On an isomorphic keyboard, any given musical interval has the same shape wherever it appears—in any octave, key, and tuning—except at the edges. For example, on Wicki's keyboard, from any given note, the note that is a tempered perfect fifth higher is always up-and-rightwardly adjacent to the given note. There are no wolf intervals within the note-span of this keyboard. The only problem is at the edge, on the note E♯.

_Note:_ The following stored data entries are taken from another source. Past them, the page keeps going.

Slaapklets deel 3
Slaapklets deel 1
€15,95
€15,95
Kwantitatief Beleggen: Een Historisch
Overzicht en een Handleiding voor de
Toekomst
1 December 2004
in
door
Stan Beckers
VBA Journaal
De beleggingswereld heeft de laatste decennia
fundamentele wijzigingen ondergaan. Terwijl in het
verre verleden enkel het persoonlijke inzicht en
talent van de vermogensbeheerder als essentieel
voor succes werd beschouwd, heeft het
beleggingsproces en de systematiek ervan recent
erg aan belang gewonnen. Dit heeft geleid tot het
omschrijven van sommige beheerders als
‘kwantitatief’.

The note that is a tempered perfect fifth higher than E♯ is B♯, which is not included on the keyboard shown, although it could be included in a larger keyboard, placed just to the right of A♯, hence maintaining the keyboard's consistent note-pattern. Because there is no B♯ button, when playing an E♯ power chord, one must choose some other note that is close in pitch to B♯, such as C, to play instead of the missing B♯. That is, the interval from E♯ to C would be a "wolf interval" on this keyboard. In 19-TET, the interval from E♯ to C♭ would be (enharmonic to) a perfect fifth.

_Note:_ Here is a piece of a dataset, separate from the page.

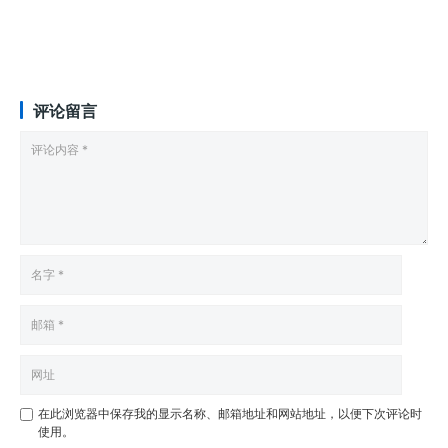
评论留言
在此浏览器中保存我的显示名称、邮箱地址和网站地址，以便下次评论时
使用。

Such edge conditions produce wolf intervals only if the isomorphic keyboard has fewer buttons per octave than the tuning has enharmonically distinct notes. For example, the isomorphic keyboard in Figure 2 has 19 buttons per octave, so the above-cited edge condition, from E♯ to C, is not a wolf interval in 12-TET, 17-TET, or 19-TET; however, it is a wolf interval in 26-TET, 31-TET, and 53-TET. In these latter tunings, using electronic transposition could keep the current key's notes centered on the isomorphic keyboard, in which case these wolf intervals would very rarely be encountered in tonal music, despite modulation to exotic keys.

A keyboard that is isomorphic with the syntonic temperament, such as Wicki's keyboard above, retains its isomorphism in any tuning within the tuning continuum of the syntonic temperament, even when changing tuning dynamically among such tunings. Plamondon, Milne & Sethares (2009), Figure 2, shows the valid tuning range of the syntonic temperament.